→ **Brano**:
◆ ◆ ◆ ◆
Portogruaro e dintorni
Portogruaro
E’ fissata al 1140 la data di nascita dell’abitato, con la donazione del diritto di mercatura e di edificazione in un’area sulla riva sinistra del fiume concessa dal vescovo-conte di Concordia a un gruppo di commercianti. Nel 1265 fu eretta la cinta muraria e nel XIV secolo furono inseriti nel tessuto urbano gli edifici pubblici: la pieve, il castello e il palazzo del Comune. Nel 1420 il centro, divenuto importante porto fluviale, passò dalla giurisdizione del patriarcato di Aquileia al dominio di Venezia, ricevendone un consistente aumento del volume di traffici. Il declino ebbe inizio con la crisi economica del XVII secolo; la recente rinascita è in parte legata al recupero produttivo del territorio del Veneto orientale.
◆ ◆ ◆ ◆
[Voci di dati archiviate]
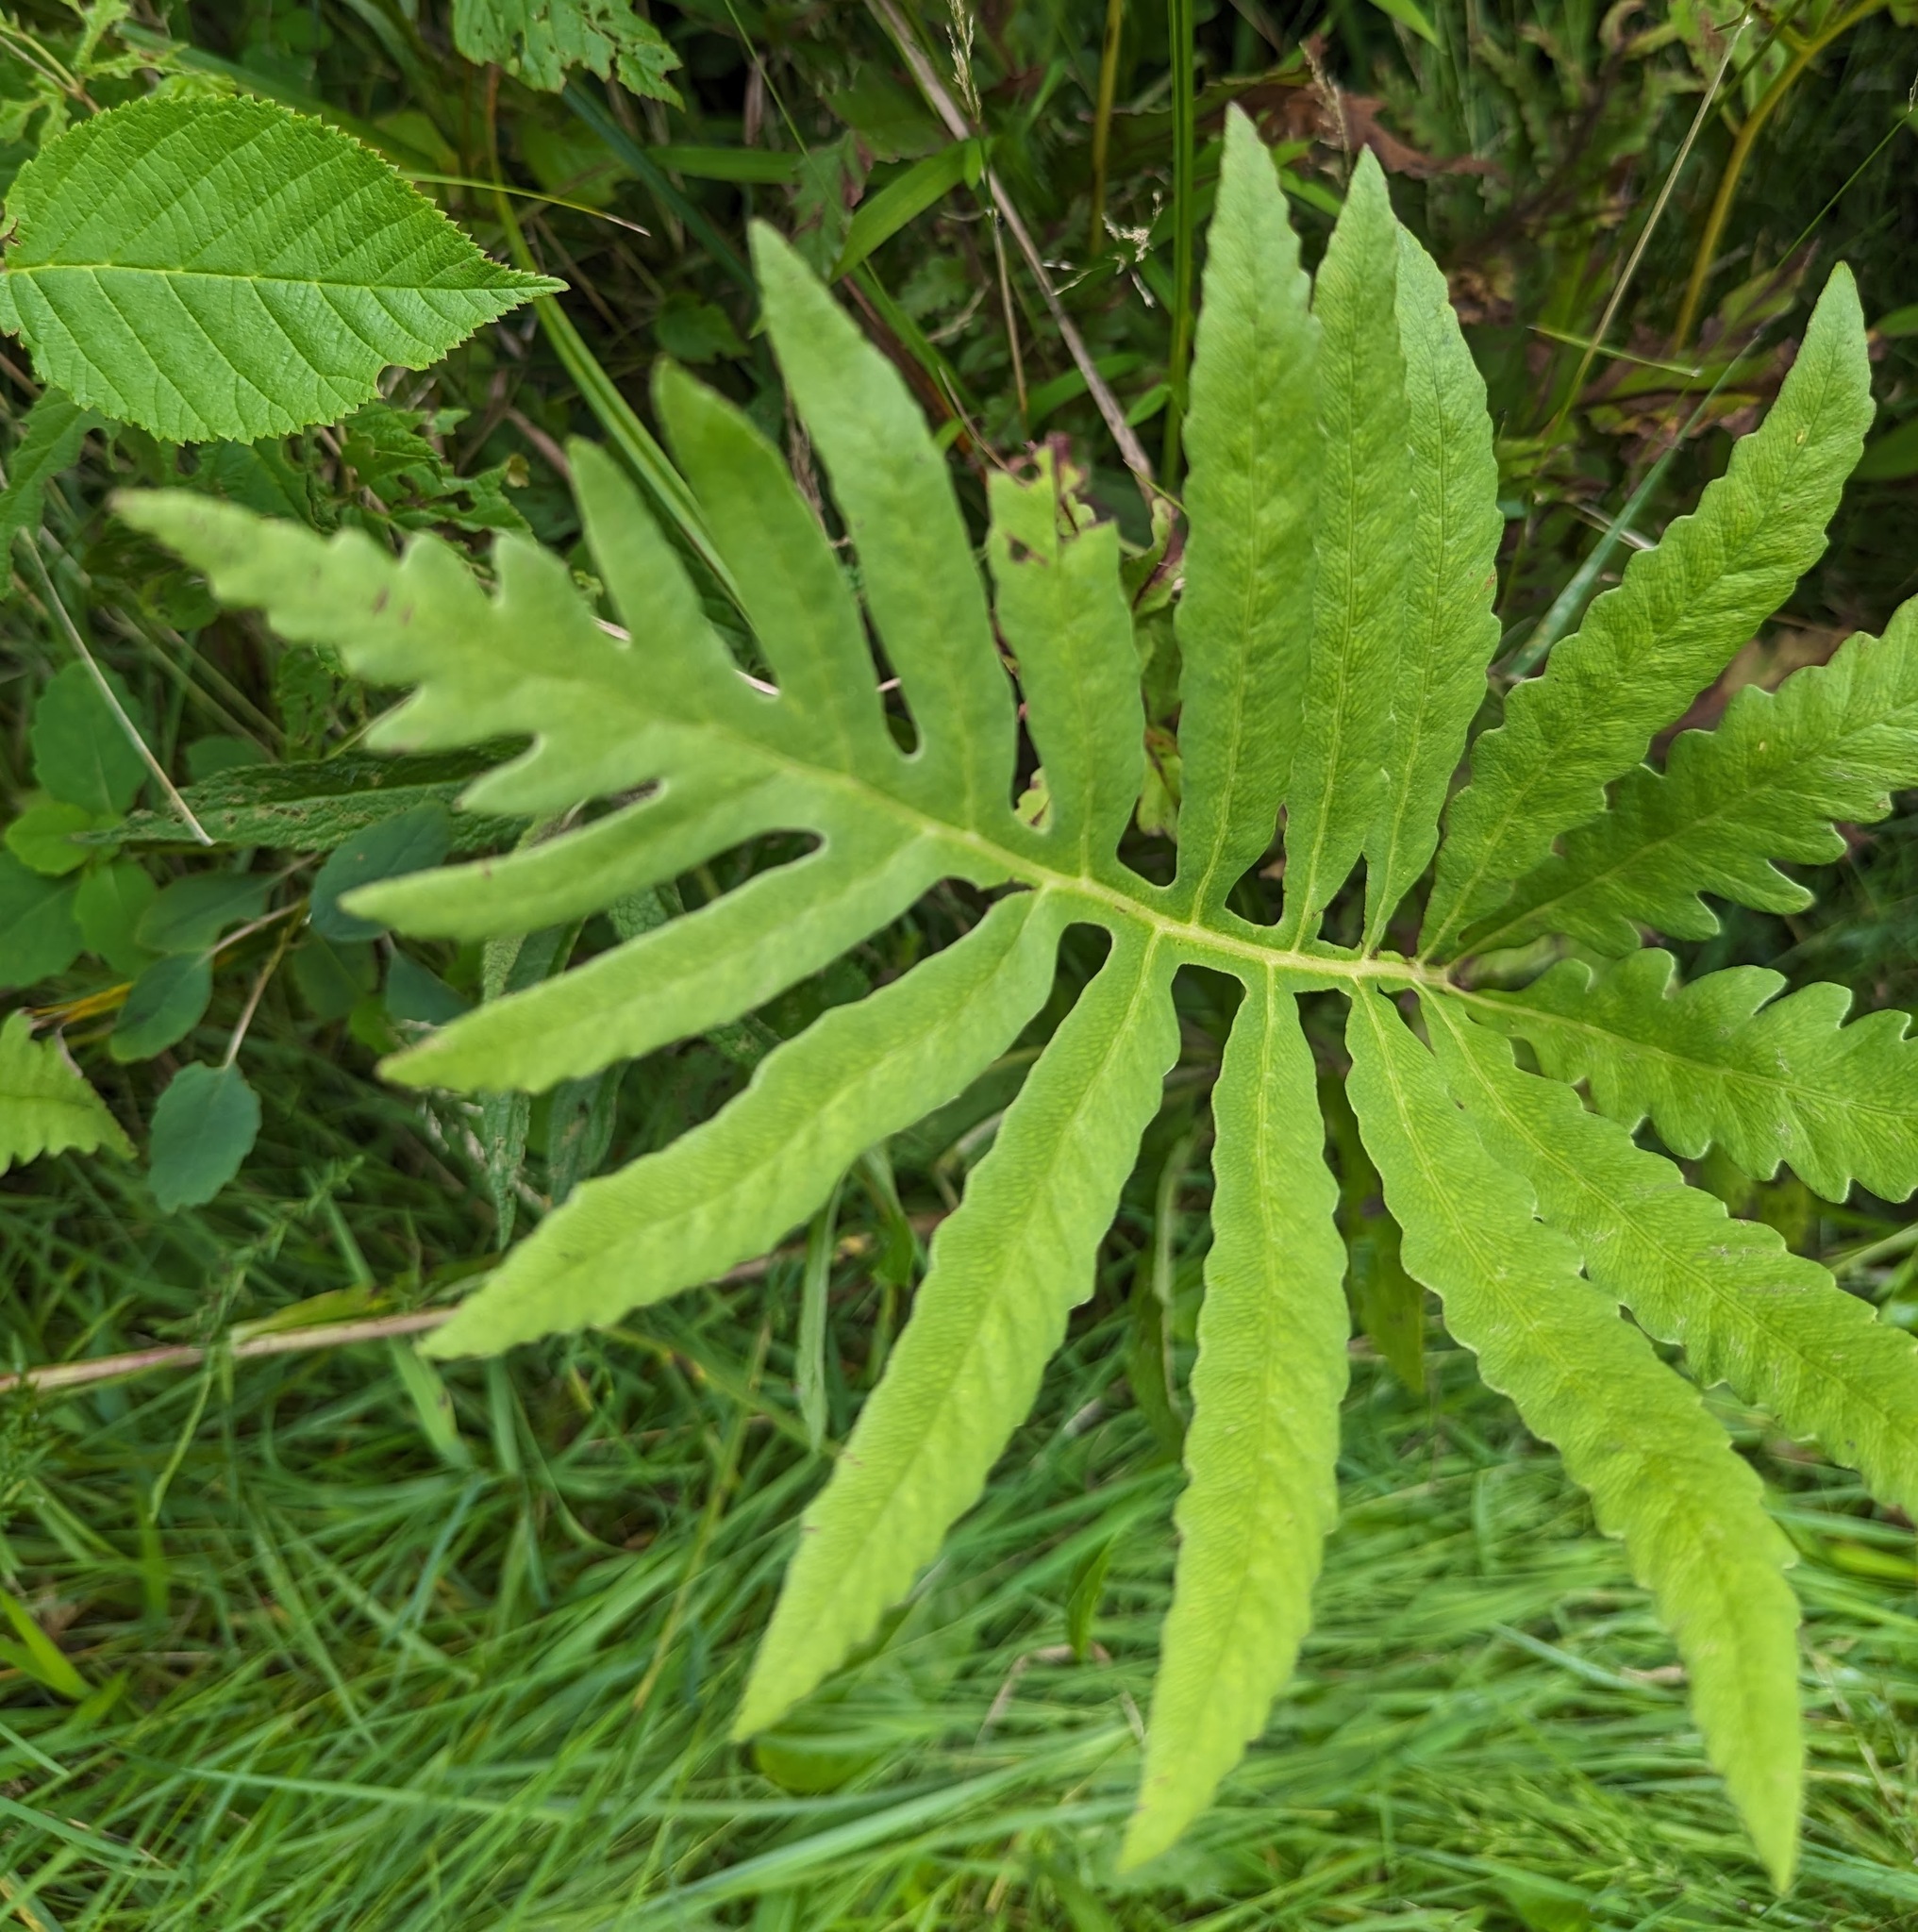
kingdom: Plantae
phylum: Tracheophyta
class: Polypodiopsida
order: Polypodiales
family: Onocleaceae
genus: Onoclea
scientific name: Onoclea sensibilis
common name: Sensitive fern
◆ ◆ ◆ ◆
→ **Consegna**: Riprenda il brano su Portogruaro e lo prosegua a partire dall'ultima frase riportata.

→ **Esito dell'esercizio**:
Loggia comunale
Si trova nella centrale piazza della Repubblica l’edificio più importante di Portogruaro, ora sede del Municipio, che presenta una facciata a spioventi coronata da merlatura ghibellina, aperta da due ordini di finestre e preceduta da una scala ad angolo. Se il corpo centrale venne ricostruito nelle forme attuali nel 1372-79, furono aggiunte nel 1512 le ali laterali, reimpiegando materiale del demolito castello. Risalgono invece al XVI secolo i cinque “testoni” scolpiti appoggiati ai piedi della facciata, provenienti da un ponte sul Lemene. La piazza è ornata dalla bella vera da pozzo di Giovanni Antonio Pilacorte (1494), con due gru in bronzo considerate simbolo della cittadina. Una calle a destra della Loggia conduce al caratteristico loggiato della Pescheria, dove era l’approdo principale. Da qui, un breve passaggio porta al ponte di Sant’Andrea (1554), in un punto in cui il fiume è sbarrato da due mulini risalenti al XV secolo.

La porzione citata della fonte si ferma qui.